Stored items

|---|

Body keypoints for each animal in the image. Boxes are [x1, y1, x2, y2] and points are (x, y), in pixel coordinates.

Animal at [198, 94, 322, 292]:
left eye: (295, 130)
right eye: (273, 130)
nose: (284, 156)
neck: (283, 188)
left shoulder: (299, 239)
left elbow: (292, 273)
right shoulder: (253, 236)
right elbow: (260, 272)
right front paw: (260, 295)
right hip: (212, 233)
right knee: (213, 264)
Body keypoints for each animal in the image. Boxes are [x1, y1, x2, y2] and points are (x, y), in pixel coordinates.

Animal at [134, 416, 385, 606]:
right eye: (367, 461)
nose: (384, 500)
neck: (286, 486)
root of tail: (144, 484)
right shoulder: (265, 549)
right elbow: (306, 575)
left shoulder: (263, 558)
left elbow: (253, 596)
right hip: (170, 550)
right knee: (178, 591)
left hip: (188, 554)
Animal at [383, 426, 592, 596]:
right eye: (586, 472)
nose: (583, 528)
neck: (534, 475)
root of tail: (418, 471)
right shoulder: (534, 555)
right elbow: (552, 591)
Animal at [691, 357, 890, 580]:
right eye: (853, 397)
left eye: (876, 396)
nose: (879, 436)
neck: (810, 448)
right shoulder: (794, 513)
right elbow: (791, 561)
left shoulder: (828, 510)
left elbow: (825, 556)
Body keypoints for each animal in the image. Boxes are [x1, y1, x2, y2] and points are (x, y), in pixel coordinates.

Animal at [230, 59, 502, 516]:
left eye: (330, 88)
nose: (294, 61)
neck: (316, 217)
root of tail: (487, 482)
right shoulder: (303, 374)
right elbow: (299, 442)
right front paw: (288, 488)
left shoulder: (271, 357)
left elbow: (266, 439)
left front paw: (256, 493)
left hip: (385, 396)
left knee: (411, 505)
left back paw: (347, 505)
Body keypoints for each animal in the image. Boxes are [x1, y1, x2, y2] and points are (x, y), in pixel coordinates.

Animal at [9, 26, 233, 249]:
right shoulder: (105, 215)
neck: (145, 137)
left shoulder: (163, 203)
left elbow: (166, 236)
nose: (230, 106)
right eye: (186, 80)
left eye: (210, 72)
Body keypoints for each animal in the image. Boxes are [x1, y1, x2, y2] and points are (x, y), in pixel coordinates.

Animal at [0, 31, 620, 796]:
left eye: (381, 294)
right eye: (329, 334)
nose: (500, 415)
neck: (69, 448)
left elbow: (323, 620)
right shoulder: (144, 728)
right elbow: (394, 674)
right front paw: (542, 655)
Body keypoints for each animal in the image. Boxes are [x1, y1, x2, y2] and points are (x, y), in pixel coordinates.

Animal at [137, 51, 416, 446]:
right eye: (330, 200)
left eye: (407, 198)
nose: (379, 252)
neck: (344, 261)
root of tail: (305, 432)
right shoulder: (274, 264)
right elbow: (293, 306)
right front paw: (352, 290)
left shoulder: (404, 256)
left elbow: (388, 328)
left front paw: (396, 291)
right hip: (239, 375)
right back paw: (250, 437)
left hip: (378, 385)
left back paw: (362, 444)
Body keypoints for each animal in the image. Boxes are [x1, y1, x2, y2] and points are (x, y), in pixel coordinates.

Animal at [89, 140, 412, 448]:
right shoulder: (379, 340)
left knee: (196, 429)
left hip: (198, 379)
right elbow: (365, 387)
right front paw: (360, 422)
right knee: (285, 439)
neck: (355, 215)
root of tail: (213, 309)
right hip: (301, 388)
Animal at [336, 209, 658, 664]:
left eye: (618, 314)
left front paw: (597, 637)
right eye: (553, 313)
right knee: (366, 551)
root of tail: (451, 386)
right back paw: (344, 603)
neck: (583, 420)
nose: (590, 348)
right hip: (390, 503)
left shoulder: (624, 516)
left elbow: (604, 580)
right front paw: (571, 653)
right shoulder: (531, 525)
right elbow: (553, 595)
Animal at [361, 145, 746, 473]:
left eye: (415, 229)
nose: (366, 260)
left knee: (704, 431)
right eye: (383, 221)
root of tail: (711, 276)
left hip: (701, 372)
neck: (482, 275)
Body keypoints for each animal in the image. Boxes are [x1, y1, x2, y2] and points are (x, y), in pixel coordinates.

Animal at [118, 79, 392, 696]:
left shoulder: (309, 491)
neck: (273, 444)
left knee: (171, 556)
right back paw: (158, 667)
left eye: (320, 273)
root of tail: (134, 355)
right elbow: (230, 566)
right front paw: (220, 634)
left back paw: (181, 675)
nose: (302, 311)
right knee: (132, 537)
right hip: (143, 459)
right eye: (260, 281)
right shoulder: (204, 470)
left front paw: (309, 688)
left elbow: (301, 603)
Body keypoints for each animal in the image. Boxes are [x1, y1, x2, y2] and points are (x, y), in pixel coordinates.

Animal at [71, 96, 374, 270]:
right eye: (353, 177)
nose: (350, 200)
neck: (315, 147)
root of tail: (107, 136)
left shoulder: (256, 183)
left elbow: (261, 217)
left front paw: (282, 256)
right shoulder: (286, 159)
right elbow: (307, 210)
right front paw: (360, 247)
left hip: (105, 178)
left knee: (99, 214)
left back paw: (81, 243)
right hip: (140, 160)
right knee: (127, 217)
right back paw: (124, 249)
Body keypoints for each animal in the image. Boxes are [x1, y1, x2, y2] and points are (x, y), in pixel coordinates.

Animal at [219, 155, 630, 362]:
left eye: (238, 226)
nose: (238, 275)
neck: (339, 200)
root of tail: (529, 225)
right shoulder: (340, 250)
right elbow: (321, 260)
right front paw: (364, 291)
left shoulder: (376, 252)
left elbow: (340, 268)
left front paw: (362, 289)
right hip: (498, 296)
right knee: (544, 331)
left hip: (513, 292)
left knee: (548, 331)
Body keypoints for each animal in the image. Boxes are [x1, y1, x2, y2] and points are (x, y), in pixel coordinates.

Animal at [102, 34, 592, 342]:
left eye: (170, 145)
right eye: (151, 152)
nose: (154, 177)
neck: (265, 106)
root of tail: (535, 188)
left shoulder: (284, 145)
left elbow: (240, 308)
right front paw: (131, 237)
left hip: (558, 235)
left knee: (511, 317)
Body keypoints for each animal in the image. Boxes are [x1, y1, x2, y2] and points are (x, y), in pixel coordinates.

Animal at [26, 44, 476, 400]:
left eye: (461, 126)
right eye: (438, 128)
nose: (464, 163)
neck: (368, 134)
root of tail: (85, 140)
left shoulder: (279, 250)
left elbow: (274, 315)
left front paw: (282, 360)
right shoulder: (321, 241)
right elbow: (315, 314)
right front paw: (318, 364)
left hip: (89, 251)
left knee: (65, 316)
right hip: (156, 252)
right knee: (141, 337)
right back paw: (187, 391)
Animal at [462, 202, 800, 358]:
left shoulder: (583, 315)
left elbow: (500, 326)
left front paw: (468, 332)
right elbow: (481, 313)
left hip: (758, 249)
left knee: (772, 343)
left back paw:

|---|

- [TASK OBJECTIVE]: The lines above should be duplicated exactly.

- [OUTPUT OF THE EXERCISE]:
Body keypoints for each animal in the image. Boxes are [x1, y1, x2, y2] and points are (x, y), in pixel coordinates.

Animal at [198, 94, 322, 292]:
left eye: (295, 130)
right eye: (273, 130)
nose: (284, 156)
neck: (283, 188)
left shoulder: (299, 239)
left elbow: (292, 273)
right shoulder: (253, 236)
right elbow: (260, 272)
right front paw: (260, 295)
right hip: (212, 233)
right knee: (213, 264)
Body keypoints for each animal in the image. Boxes are [x1, y1, x2, y2] and points are (x, y), in pixel coordinates.

Animal at [134, 416, 385, 606]:
right eye: (367, 461)
nose: (384, 500)
neck: (286, 486)
root of tail: (144, 484)
right shoulder: (265, 549)
right elbow: (306, 575)
left shoulder: (263, 558)
left elbow: (253, 596)
right hip: (170, 550)
right knee: (178, 591)
left hip: (188, 554)
Animal at [383, 426, 592, 596]:
right eye: (586, 472)
nose: (583, 528)
neck: (534, 475)
root of tail: (418, 471)
right shoulder: (534, 555)
right elbow: (552, 591)
Animal at [691, 357, 890, 580]:
right eye: (853, 397)
left eye: (876, 396)
nose: (879, 436)
neck: (810, 448)
right shoulder: (794, 513)
right elbow: (791, 561)
left shoulder: (828, 510)
left elbow: (825, 556)
Body keypoints for each animal in the image. Boxes are [x1, y1, x2, y2] and points are (x, y), in pixel coordinates.

Animal at [230, 59, 502, 516]:
left eye: (330, 88)
nose: (294, 61)
neck: (316, 217)
root of tail: (487, 482)
right shoulder: (303, 374)
right elbow: (299, 442)
right front paw: (288, 488)
left shoulder: (271, 357)
left elbow: (266, 439)
left front paw: (256, 493)
left hip: (385, 396)
left knee: (411, 505)
left back paw: (347, 505)
Body keypoints for each animal in the image. Boxes are [x1, y1, x2, y2] and points are (x, y), in pixel coordinates.

Animal at [9, 26, 233, 249]:
right shoulder: (105, 215)
neck: (145, 137)
left shoulder: (163, 203)
left elbow: (166, 236)
nose: (230, 106)
right eye: (186, 80)
left eye: (210, 72)
Body keypoints for each animal in the image. Boxes are [x1, y1, x2, y2] and points are (x, y), in pixel coordinates.

Animal at [0, 31, 620, 796]:
left eye: (381, 294)
right eye: (329, 334)
nose: (500, 415)
neck: (69, 448)
left elbow: (323, 620)
right shoulder: (144, 728)
right elbow: (394, 674)
right front paw: (542, 655)
Body keypoints for each animal in the image. Boxes are [x1, y1, x2, y2] and points are (x, y), in pixel coordinates.

Animal at [137, 51, 416, 446]:
right eye: (330, 200)
left eye: (407, 198)
nose: (379, 252)
neck: (344, 261)
root of tail: (305, 432)
right shoulder: (274, 264)
right elbow: (293, 306)
right front paw: (352, 290)
left shoulder: (404, 256)
left elbow: (388, 328)
left front paw: (396, 291)
right hip: (239, 375)
right back paw: (250, 437)
left hip: (378, 385)
left back paw: (362, 444)
Body keypoints for each animal in the image. Boxes are [x1, y1, x2, y2] and points are (x, y), in pixel coordinates.

Animal at [89, 140, 412, 448]:
right shoulder: (379, 340)
left knee: (196, 429)
left hip: (198, 379)
right elbow: (365, 387)
right front paw: (360, 422)
right knee: (285, 439)
neck: (355, 215)
root of tail: (213, 309)
right hip: (301, 388)
Animal at [336, 209, 658, 664]:
left eye: (618, 314)
left front paw: (597, 637)
right eye: (553, 313)
right knee: (366, 551)
root of tail: (451, 386)
right back paw: (344, 603)
neck: (583, 420)
nose: (590, 348)
right hip: (390, 503)
left shoulder: (624, 516)
left elbow: (604, 580)
right front paw: (571, 653)
right shoulder: (531, 525)
right elbow: (553, 595)
Animal at [361, 145, 746, 473]:
left eye: (415, 229)
nose: (366, 260)
left knee: (704, 431)
right eye: (383, 221)
root of tail: (711, 276)
left hip: (701, 372)
neck: (482, 275)
Body keypoints for each animal in the image. Boxes are [x1, y1, x2, y2] and points are (x, y), in pixel coordinates.

Animal at [118, 79, 392, 696]:
left shoulder: (309, 491)
neck: (273, 444)
left knee: (171, 556)
right back paw: (158, 667)
left eye: (320, 273)
root of tail: (134, 355)
right elbow: (230, 566)
right front paw: (220, 634)
left back paw: (181, 675)
nose: (302, 311)
right knee: (132, 537)
right hip: (143, 459)
right eye: (260, 281)
right shoulder: (204, 470)
left front paw: (309, 688)
left elbow: (301, 603)
Body keypoints for each animal in the image. Boxes are [x1, y1, x2, y2] and points are (x, y), in pixel coordinates.

Animal at [71, 96, 374, 270]:
right eye: (353, 177)
nose: (350, 200)
neck: (315, 147)
root of tail: (107, 136)
left shoulder: (256, 183)
left elbow: (261, 217)
left front paw: (282, 256)
right shoulder: (286, 159)
right elbow: (307, 210)
right front paw: (360, 247)
left hip: (105, 178)
left knee: (99, 214)
left back paw: (81, 243)
right hip: (140, 160)
right knee: (127, 217)
right back paw: (124, 249)
Body keypoints for each animal in the image. Boxes are [x1, y1, x2, y2] and points are (x, y), in pixel coordinates.

Animal at [219, 155, 630, 362]:
left eye: (238, 226)
nose: (238, 275)
neck: (339, 200)
root of tail: (529, 225)
right shoulder: (340, 250)
right elbow: (321, 260)
right front paw: (364, 291)
left shoulder: (376, 252)
left elbow: (340, 268)
left front paw: (362, 289)
right hip: (498, 296)
right knee: (544, 331)
left hip: (513, 292)
left knee: (548, 331)
Body keypoints for each animal in the image. Boxes are [x1, y1, x2, y2] and points are (x, y), in pixel coordinates.

Animal at [102, 34, 592, 342]:
left eye: (170, 145)
right eye: (151, 152)
nose: (154, 177)
neck: (265, 106)
root of tail: (535, 188)
left shoulder: (284, 145)
left elbow: (240, 308)
right front paw: (131, 237)
left hip: (558, 235)
left knee: (511, 317)
Body keypoints for each animal in the image. Boxes are [x1, y1, x2, y2] and points are (x, y), in pixel coordinates.

Animal at [26, 44, 476, 400]:
left eye: (461, 126)
right eye: (438, 128)
nose: (464, 163)
neck: (368, 134)
root of tail: (85, 140)
left shoulder: (279, 250)
left elbow: (274, 315)
left front paw: (282, 360)
right shoulder: (321, 241)
right elbow: (315, 314)
right front paw: (318, 364)
left hip: (89, 251)
left knee: (65, 316)
right hip: (156, 252)
right knee: (141, 337)
right back paw: (187, 391)
Animal at [462, 202, 800, 358]:
left shoulder: (583, 315)
left elbow: (500, 326)
left front paw: (468, 332)
right elbow: (481, 313)
left hip: (758, 249)
left knee: (772, 343)
left back paw:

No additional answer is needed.